ЗАДАНИЕ A >> Каким образом, согласно тексту о взаимодействии художника с внешним миром, художнику хорошо влиять на мир?

Напишу Вам о том, как я понимаю правильное и неправильное взаимодействие художника с внешним миром. Зачем? Это Вы спросили – «зачем?» А вдруг у Вас проклюнется восприятие мира, свойственное художественной натуре. Тогда мои рассуждения могут Вам пригодиться. Послушайте, хуже не будет.
Итак, отношения трепетной души художника и грубого внешнего мира. Того самого «прекрасного и яростного» мира, в котором закон джунглей где-то камуфлируется и драпируется, а где-то предстаёт в своей первозданной непролазной чистоте.
Приступим. «Что такое хорошо, а что такое плохо»128
– в моем исполнении.Хорошо.
Хорошо, когда художник влияет на мир опосредовано. Своими произведениями. Внутренний мир художника порождает высокоталантливые произведения, которые просветляют, вдохновляют, заряжают энтузиазмом массы людей, а уже просветлённые, вдохновлённые, заряженные энтузиазмом люди-нехудожники бросаются изменять мир к лучшему. Начинают «строить и месть»129
, носить брёвна вместе с Ильичём, отстаивать идеалы добра, идеалы справедливости вместе с Марсом. И «если бьёт плохой драчун слабого мальчишку»130, исполненный подобными идеалами человек не пройдёт мимо. Хотя бы – не пройдёт молча. Уже – хорошо.Плохо.
Художник сам в плотном контакте с окружающим миром пытается его изменить, смягчить, очистить: хватается за метлу, за бревно, берёт в руки кирпич, удивлённо его рассматривая, нанимается на службу дворцовым историографом, всем сердцем слушает музыку революции(как будто Моцарт ничего не написал), наступает на горло собственной песне, восславляет Ленина в Октябре, а Сталина в вечности…
Короче говоря, продаёт творческую душу очередному, вовремя подсуетившемуся Мефистофелю.

ИСХОДНЫЕ ЗАПИСИ >>

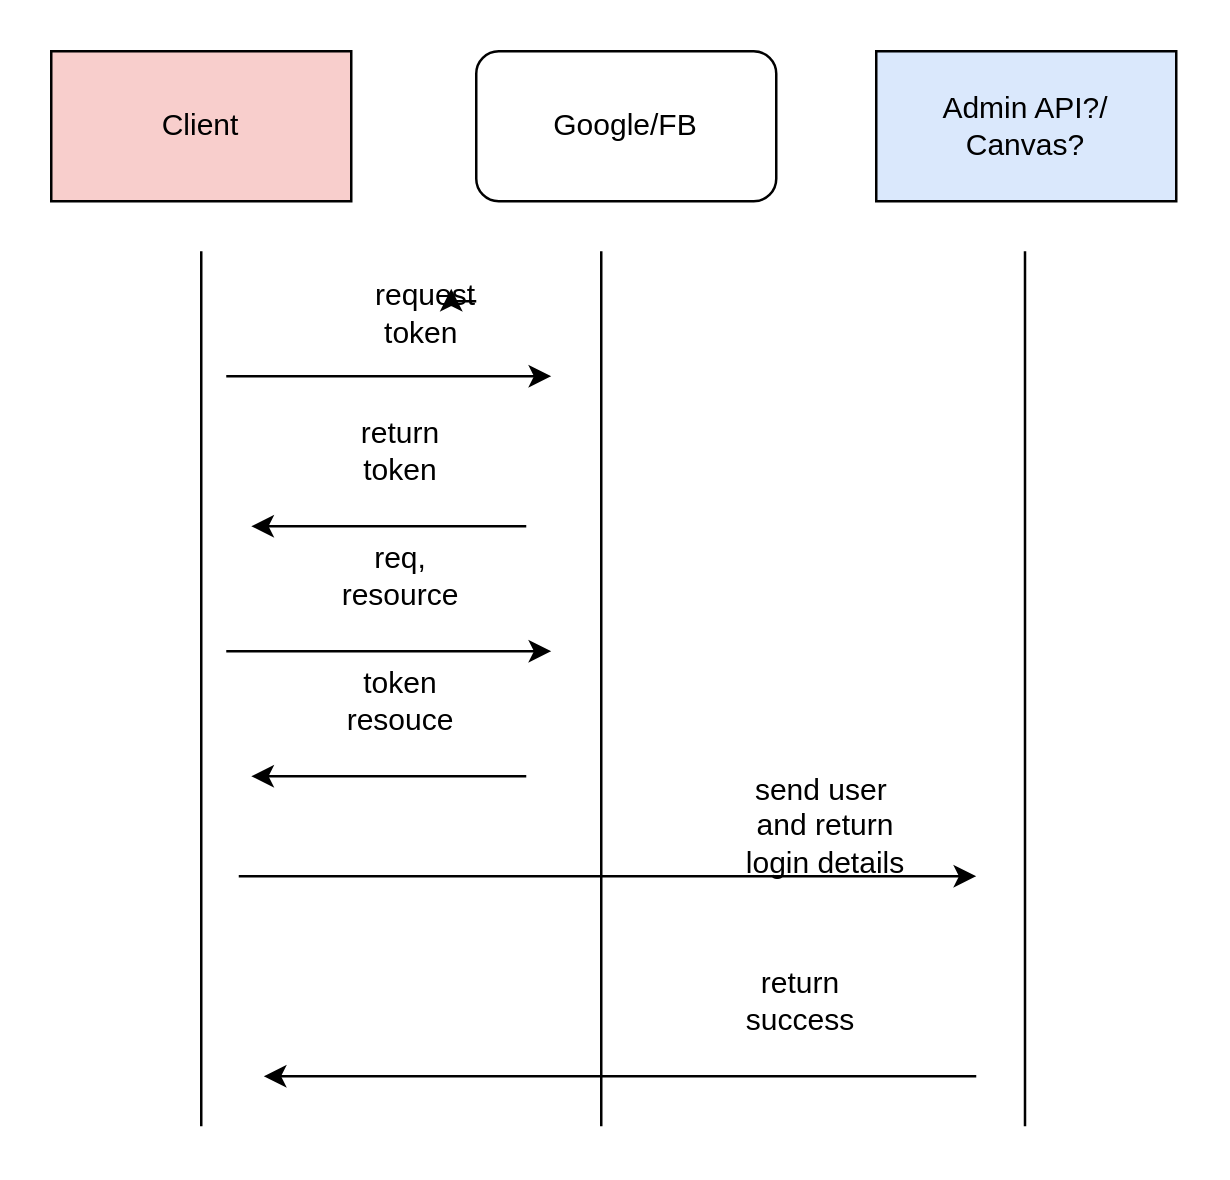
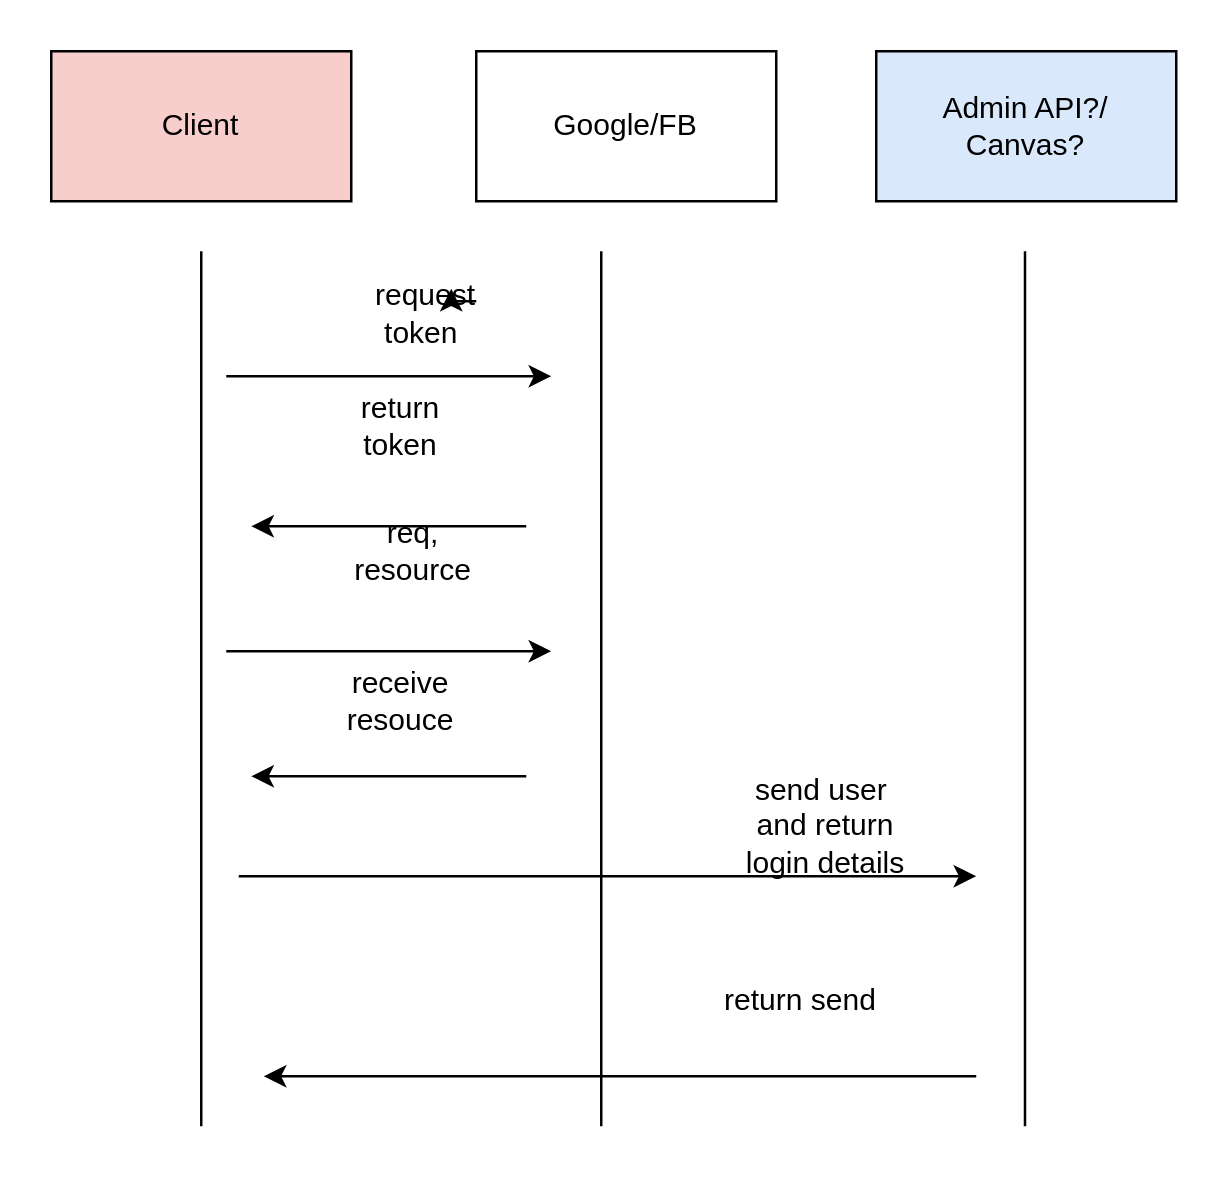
  <mxCell id="0" />
  <mxCell id="1" parent="0" />
  <mxCell id="2" value="Client" style="rounded=0;whiteSpace=wrap;html=1;fillColor=#f8cecc;" vertex="1" parent="1"><mxGeometry x="20" y="20" width="120" height="60" as="geometry" /></mxCell>
- <mxCell id="3" value="Google/FB" style="whiteSpace=wrap;html=1;rounded=1;" vertex="1" parent="1"><mxGeometry x="190" y="20" width="120" height="60" as="geometry" /></mxCell>
+ <mxCell id="3" value="Google/FB" style="rounded=0;whiteSpace=wrap;html=1;" vertex="1" parent="1"><mxGeometry x="190" y="20" width="120" height="60" as="geometry" /></mxCell>
  <mxCell id="4" value="Admin API?/&lt;br&gt;Canvas?" style="rounded=0;whiteSpace=wrap;html=1;fillColor=#dae8fc;" vertex="1" parent="1"><mxGeometry x="350" y="20" width="120" height="60" as="geometry" /></mxCell>
  <mxCell id="5" value="" style="endArrow=none;html=1;" edge="1" parent="1"><mxGeometry width="50" height="50" relative="1" as="geometry"><mxPoint x="80" y="450" as="sourcePoint" /><mxPoint x="80" y="100" as="targetPoint" /></mxGeometry></mxCell>
  <mxCell id="6" value="" style="endArrow=none;html=1;" edge="1" parent="1"><mxGeometry width="50" height="50" relative="1" as="geometry"><mxPoint x="240" y="450" as="sourcePoint" /><mxPoint x="240" y="100" as="targetPoint" /></mxGeometry></mxCell>
  <mxCell id="7" value="" style="endArrow=none;html=1;" edge="1" parent="1"><mxGeometry width="50" height="50" relative="1" as="geometry"><mxPoint x="409.5" y="450" as="sourcePoint" /><mxPoint x="409.5" y="100" as="targetPoint" /></mxGeometry></mxCell>
  <mxCell id="8" value="request token&amp;nbsp;" style="text;html=1;strokeColor=none;fillColor=none;align=center;verticalAlign=middle;whiteSpace=wrap;rounded=0;" vertex="1" parent="1"><mxGeometry x="150" y="115" width="40" height="20" as="geometry" /></mxCell>
  <mxCell id="9" style="edgeStyle=orthogonalEdgeStyle;rounded=0;orthogonalLoop=1;jettySize=auto;html=1;exitX=1;exitY=0.25;exitDx=0;exitDy=0;entryX=0.75;entryY=0;entryDx=0;entryDy=0;" edge="1" parent="1" source="8" target="8"><mxGeometry relative="1" as="geometry" /></mxCell>
  <mxCell id="10" value="" style="endArrow=classic;html=1;" edge="1" parent="1"><mxGeometry width="50" height="50" relative="1" as="geometry"><mxPoint x="90" y="150" as="sourcePoint" /><mxPoint x="220" y="150" as="targetPoint" /></mxGeometry></mxCell>
- <mxCell id="11" value="return token" style="text;html=1;strokeColor=none;fillColor=none;align=center;verticalAlign=middle;whiteSpace=wrap;rounded=0;" vertex="1" parent="1"><mxGeometry x="140" y="170" width="40" height="20" as="geometry" /></mxCell>
- <mxCell id="12" value="req, resource" style="text;html=1;strokeColor=none;fillColor=none;align=center;verticalAlign=middle;whiteSpace=wrap;rounded=0;" vertex="1" parent="1"><mxGeometry x="140" y="220" width="40" height="20" as="geometry" /></mxCell>
- <mxCell id="13" value="token resouce" style="text;html=1;strokeColor=none;fillColor=none;align=center;verticalAlign=middle;whiteSpace=wrap;rounded=0;" vertex="1" parent="1"><mxGeometry x="140" y="270" width="40" height="20" as="geometry" /></mxCell>
+ <mxCell id="11" value="return token" style="text;html=1;strokeColor=none;fillColor=none;align=center;verticalAlign=middle;whiteSpace=wrap;rounded=0;" vertex="1" parent="1"><mxGeometry x="140" y="160" width="40" height="20" as="geometry" /></mxCell>
+ <mxCell id="12" value="req, resource" style="text;html=1;strokeColor=none;fillColor=none;align=center;verticalAlign=middle;whiteSpace=wrap;rounded=0;" vertex="1" parent="1"><mxGeometry x="145" y="210" width="40" height="20" as="geometry" /></mxCell>
+ <mxCell id="13" value="receive resouce" style="text;html=1;strokeColor=none;fillColor=none;align=center;verticalAlign=middle;whiteSpace=wrap;rounded=0;" vertex="1" parent="1"><mxGeometry x="140" y="270" width="40" height="20" as="geometry" /></mxCell>
  <mxCell id="14" value="send user&amp;nbsp; and return login details" style="text;html=1;strokeColor=none;fillColor=none;align=center;verticalAlign=middle;whiteSpace=wrap;rounded=0;" vertex="1" parent="1"><mxGeometry x="290" y="320" width="80" height="20" as="geometry" /></mxCell>
- <mxCell id="15" value="return success" style="text;html=1;strokeColor=none;fillColor=none;align=center;verticalAlign=middle;whiteSpace=wrap;rounded=0;" vertex="1" parent="1"><mxGeometry x="280" y="390" width="80" height="20" as="geometry" /></mxCell>
+ <mxCell id="15" value="return send" style="text;html=1;strokeColor=none;fillColor=none;align=center;verticalAlign=middle;whiteSpace=wrap;rounded=0;" vertex="1" parent="1"><mxGeometry x="280" y="390" width="80" height="20" as="geometry" /></mxCell>
  <mxCell id="16" value="" style="endArrow=classic;html=1;" edge="1" parent="1"><mxGeometry width="50" height="50" relative="1" as="geometry"><mxPoint x="210" y="210" as="sourcePoint" /><mxPoint x="100" y="210" as="targetPoint" /></mxGeometry></mxCell>
  <mxCell id="17" value="" style="endArrow=classic;html=1;" edge="1" parent="1"><mxGeometry width="50" height="50" relative="1" as="geometry"><mxPoint x="90" y="260" as="sourcePoint" /><mxPoint x="220" y="260" as="targetPoint" /></mxGeometry></mxCell>
  <mxCell id="18" value="" style="endArrow=classic;html=1;" edge="1" parent="1"><mxGeometry width="50" height="50" relative="1" as="geometry"><mxPoint x="210" y="310" as="sourcePoint" /><mxPoint x="100" y="310" as="targetPoint" /></mxGeometry></mxCell>
  <mxCell id="19" value="" style="endArrow=classic;html=1;" edge="1" parent="1"><mxGeometry width="50" height="50" relative="1" as="geometry"><mxPoint x="95" y="350" as="sourcePoint" /><mxPoint x="390" y="350" as="targetPoint" /></mxGeometry></mxCell>
  <mxCell id="20" value="" style="endArrow=classic;html=1;" edge="1" parent="1"><mxGeometry width="50" height="50" relative="1" as="geometry"><mxPoint x="390" y="430" as="sourcePoint" /><mxPoint x="105" y="430" as="targetPoint" /></mxGeometry></mxCell>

ЗАДАНИЕ B >> Подсчитайте строки листинга, в которых встречается строка «nbsp». В ответе дайте только число.

ОТВЕТ A >> Опосредованно, своими произведениями.

ОТВЕТ B >> 2